Intervention de Michel Mercier

Réunion du 28 octobre 2010 à 9h00
Cumul du mandat de parlementaire et fonction exécutive locale — Renvoi à la commission d'une proposition de loi organique

Michel Mercier, ministre :

Dans d’autres États européens, il y a une séparation à la fois beaucoup plus nette et beaucoup plus grande entre les institutions locales et les institutions nationales. Dans notre pays, la tradition est tout autre. Chaque fois qu’il est à craindre que l’État ne se retire de l’échelon local, les protestations sont véhémentes. On veut toujours plus d’État à l’échelon local ! L’État doit être présent, l’État doit rester !

Dans ce cadre, il est certain que, pour que l’efficacité soit totale, le cumul s’impose. Celui qui n’est qu’élu local a beaucoup moins de pouvoirs sur l’État local que le parlementaire. Cette culture me paraît présente dans nos gènes de façon importante.

Le cumul des mandats est également vécu – il faut bien le dire – comme un mode d’efficacité de la gestion locale.

Dans les médias, beaucoup demandent une réduction, voire une interdiction du cumul. On dit que l’opinion publique est favorable à la suppression du cumul.

Je note que, sur ce point, le doyen Georges Vedel, avec la finesse d’esprit qui était la sienne, dans un rapport qu’il avait rédigé voilà quelques années, s’était prononcé en faveur du mandat unique, tout en reconnaissant que celui-ci constituerait une rupture avec des pratiques anciennes et que l’opinion publique y était peut-être moins prête qu’elle-même ne le croyait.

La suppression du cumul des mandats et des fonctions ne pourrait être décidée qu’au terme d’un long processus de décentralisation, grâce auquel les compétences locales et nationales seraient plus distinctes. Pour tout un ensemble de raisons, tel n’est pas le cas aujourd’hui, notamment en matière financière.

Chaque année, les collectivités locales dépensent grosso modo 200 milliards d’euros, soit 180 milliards d’euros si l’on fait abstraction des doubles comptes. Sur cette somme, l’État apporte 99 milliards d’euros.
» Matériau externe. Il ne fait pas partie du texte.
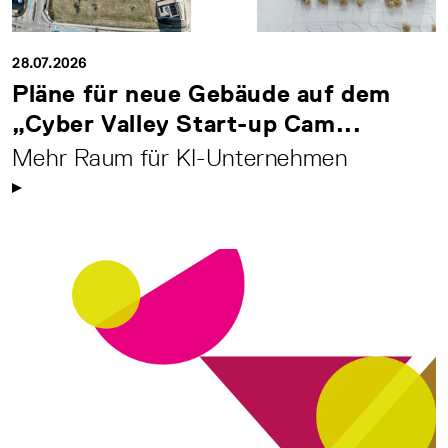
28.07.2026
Pläne für neue Gebäude auf dem
„Cyber Valley Start-up Cam...
Mehr Raum für KI-Unternehmen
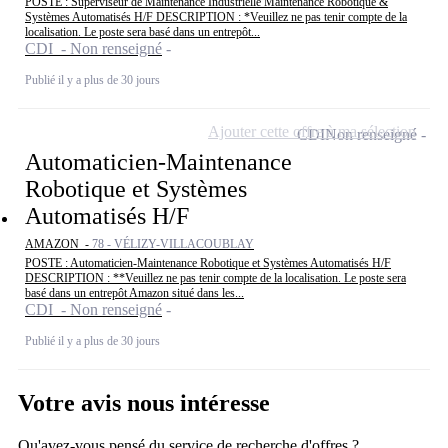
POSTE : Superviseur de Maintenance Industrielle Maintenance Robotique &
Systèmes Automatisés H/F DESCRIPTION : *Veuillez ne pas tenir compte de la
localisation. Le poste sera basé dans un entrepôt...
CDI - Non renseigné
Publié il y a plus de 30 jours
Ajouter cette offre à ma sélection
CDI
Non renseigné
Automaticien-Maintenance
Robotique et Systèmes
Automatisés H/F
AMAZON -
78 - VÉLIZY-VILLACOUBLAY
POSTE : Automaticien-Maintenance Robotique et Systèmes Automatisés H/F
DESCRIPTION : **Veuillez ne pas tenir compte de la localisation. Le poste sera
basé dans un entrepôt Amazon situé dans les...
CDI - Non renseigné
Publié il y a plus de 30 jours
Votre avis nous intéresse
Qu'avez-vous pensé du service de recherche d'offres ?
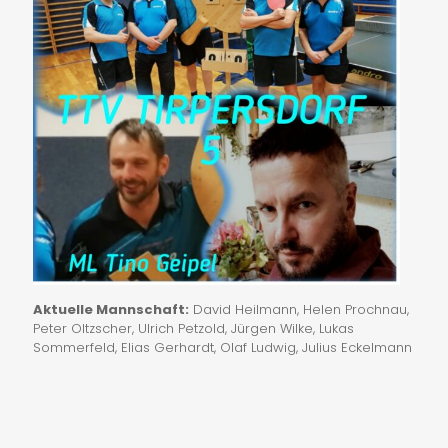
Aktuelle Mannschaft:
David Heilmann, Helen Prochnau,
Peter Oltzscher, Ulrich Petzold, Jürgen Wilke, Lukas
Sommerfeld, Elias Gerhardt, Olaf Ludwig, Julius Eckelmann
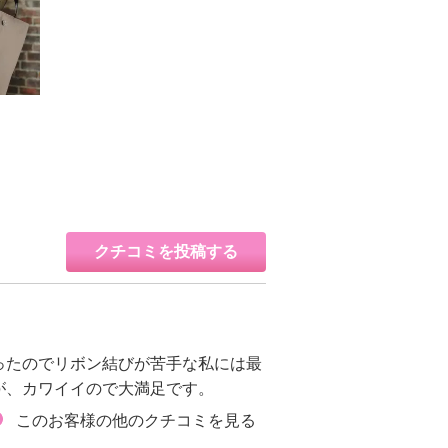
クチコミを投稿する
ったのでリボン結びが苦手な私には最
が、カワイイので大満足です。
このお客様の他のクチコミを見る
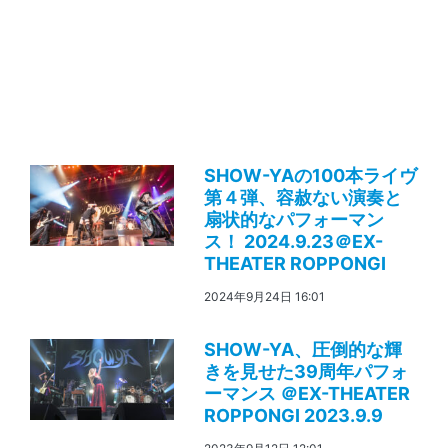
SHOW-YAの100本ライヴ
第４弾、容赦ない演奏と
扇状的なパフォーマン
ス！ 2024.9.23＠EX-
THEATER ROPPONGI
2024年9月24日 16:01
SHOW-YA、圧倒的な輝
きを見せた39周年パフォ
ーマンス ＠EX-THEATER
ROPPONGI 2023.9.9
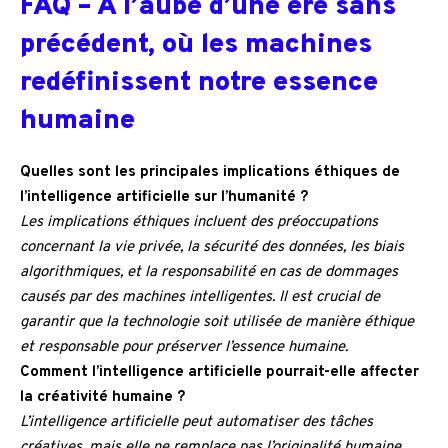
FAQ – À l’aube d’une ère sans
précédent, où les machines
redéfinissent notre essence
humaine
Quelles sont les principales implications éthiques de
l’intelligence artificielle sur l’humanité ?
Les implications éthiques incluent des préoccupations
concernant la vie privée, la sécurité des données, les biais
algorithmiques, et la responsabilité en cas de dommages
causés par des machines intelligentes. Il est crucial de
garantir que la technologie soit utilisée de manière éthique
et responsable pour préserver l’essence humaine.
Comment l’intelligence artificielle pourrait-elle affecter
la créativité humaine ?
L’intelligence artificielle peut automatiser des tâches
créatives, mais elle ne remplace pas l’originalité humaine.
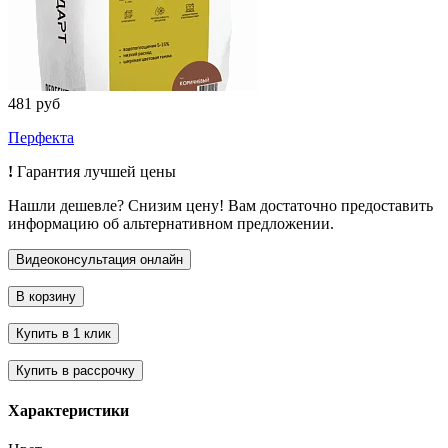
481 руб
Перфекта
!
Гарантия лучшей цены
Нашли дешевле? Снизим цену! Вам достаточно предоставить
информацию об альтернативном предложении.
Характеристики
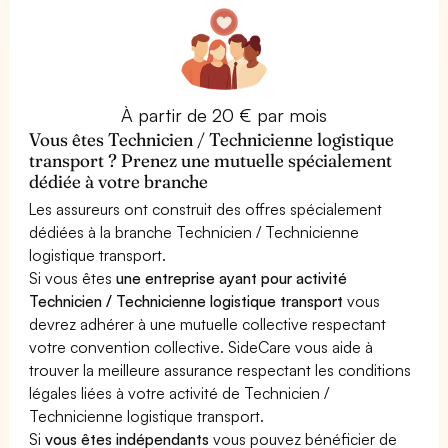
À partir de 20 € par mois
Vous êtes Technicien / Technicienne logistique
transport ? Prenez une mutuelle spécialement
dédiée à votre branche
Les assureurs ont construit des offres spécialement
dédiées à la branche Technicien / Technicienne
logistique transport.
Si vous êtes
une entreprise ayant pour activité
Technicien / Technicienne logistique transport
vous
devrez adhérer à une mutuelle collective respectant
votre convention collective. SideCare vous aide à
trouver la meilleure assurance respectant les conditions
légales liées à votre activité de Technicien /
Technicienne logistique transport.
Si
vous êtes indépendants
vous pouvez bénéficier de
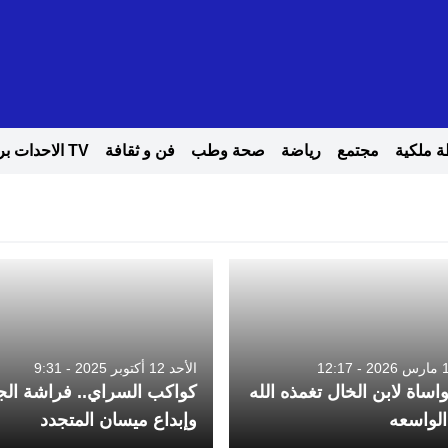
 ملكية
مجتمع
رياضة
صحة وطب
فن و ثقافة
TV الاحدات بريس
الأحد 12 أكتوبر 2025 - 9:31
اساة لابن الخال تغمذه الله
كواكب السراي.. فراشة ال
الواسعه
وإبداع ميسان المتجدد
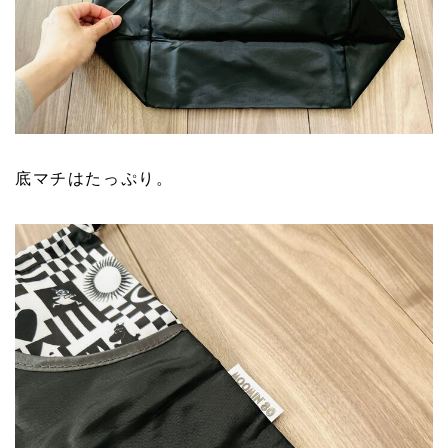
底マチはたっぷり。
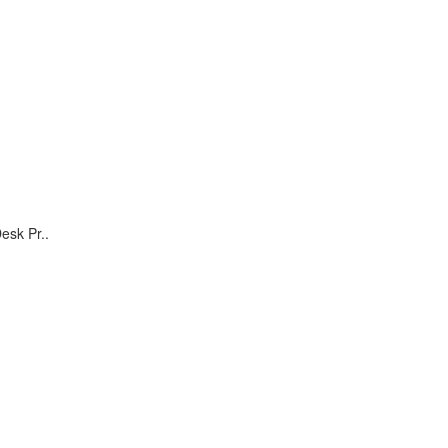
sk Pr..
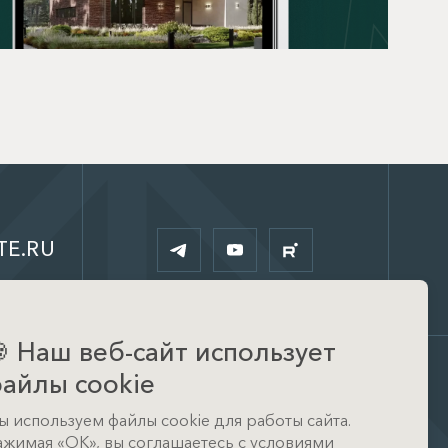
TE.RU

Наш веб-сайт использует
айлы cookie
Офис
ы используем файлы cookie для работы сайта.
д. Тимошкино, ул.
ажимая «ОК», вы соглашаетесь с условиями
Архитектора Райта, д. 1 (КП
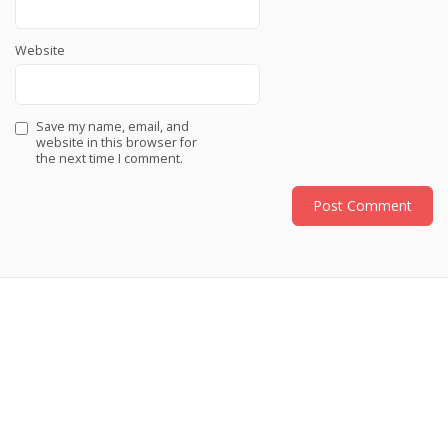
Website
Save my name, email, and
website in this browser for
the next time I comment.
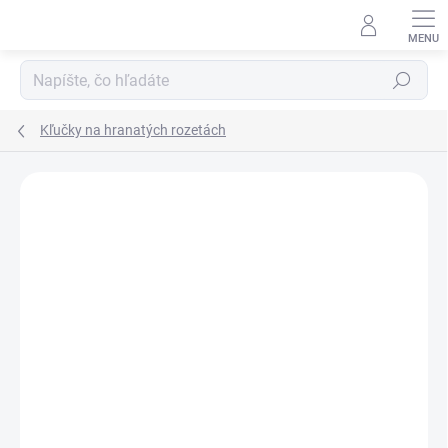
Prejsť
na
obsah
Hľadať
Kľučky na hranatých rozetách
Neohodnotené
Podrobnosti hodnotenia
ZNAČKA:
JNF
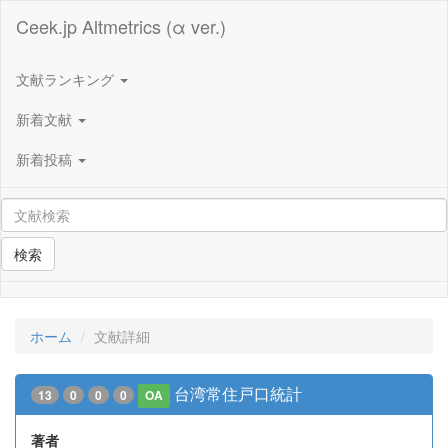
Ceek.jp Altmetrics (α ver.)
文献ランキング
新着文献
新着投稿
検索
ホーム
文献詳細
台湾常住戸口統計
13
0
0
0
OA
著者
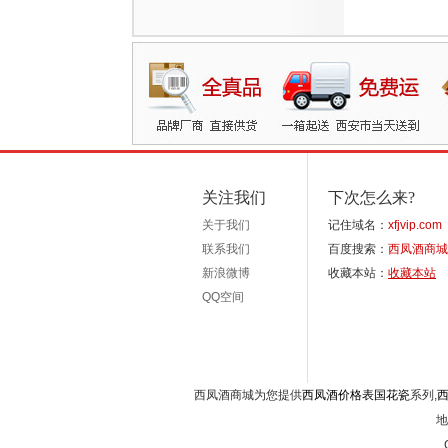
关注我们
下次怎么来?
关于我们
记住域名：
xfjvip.com
联系我们
百度搜索：
西凤酒商城
新浪微博
收藏本站：
收藏本站
QQ空间
西凤酒商城为您提供
西凤酒价格表国花瓷
系列,
地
Dès lors, on comprend bien que les élus locaux ont à cœur de peser autant qu’ils le peuvent sur la répartition de ces crédits.

Ce matin, mesdames, messieurs les sénateurs, en arrivant au Sénat, j’ai discuté avec plusieurs d’entre vous, et certains ont souhaité me faire part de tel ou tel problème les concernant : chaque fois, il était question des conséquences locales d’une décision nationale !

Les raisons pour lesquelles le cumul des mandats et des fonctions est inscrit aussi profondément dans nos gènes sont nombreuses. Si on entend l’interdire ou le limiter, il conviendra au préalable de savoir ce qui l’a expliqué ou justifié, même si, aujourd’hui, on cherche d’autres règles.

Comme l’a fait remarquer M. le rapporteur, force est de constater que le mode de scrutin qui plaît aux Français, celui qui est inscrit dans nos gènes et qui est en vigueur pratiquement depuis l’instauration de la République, c’est le scrutin uninominal majoritaire. Par quelque biais que l’on aborde cette question, ce mode de scrutin implique naturellement que les candidats qui se présentent à une élection bénéficient d’une certaine notoriété. Et quelle meilleure façon de se faire connaître que d’avoir démontré son expérience dans le passé !

Ce sont là un certain nombre de points clés de notre système républicain qui expliquent le cumul des mandats et de fonctions, et, jusqu’à présent, aucune loi n’a jamais interdit un tel cumul, le législateur se contentant de le limiter.

Certes, j’ai bien compris que la présente proposition de loi organique présentée par le groupe socialiste vise à interdire le cumul d’un mandat parlementaire avec toute fonction exécutive au sein d’une collectivité territoriale ou d’un établissement public de coopération intercommunale. Il n’en demeure pas moins que cette proposition soulève beaucoup de questions : Jean-Pierre Bel en a lui-même relevé quelques-unes, cependant que M. le rapporteur en relevait d’autres, tout aussi intéressantes. Il est certain que l’institution du conseiller territorial apportera une réponse à la question du cumul des mandats et des fonctions.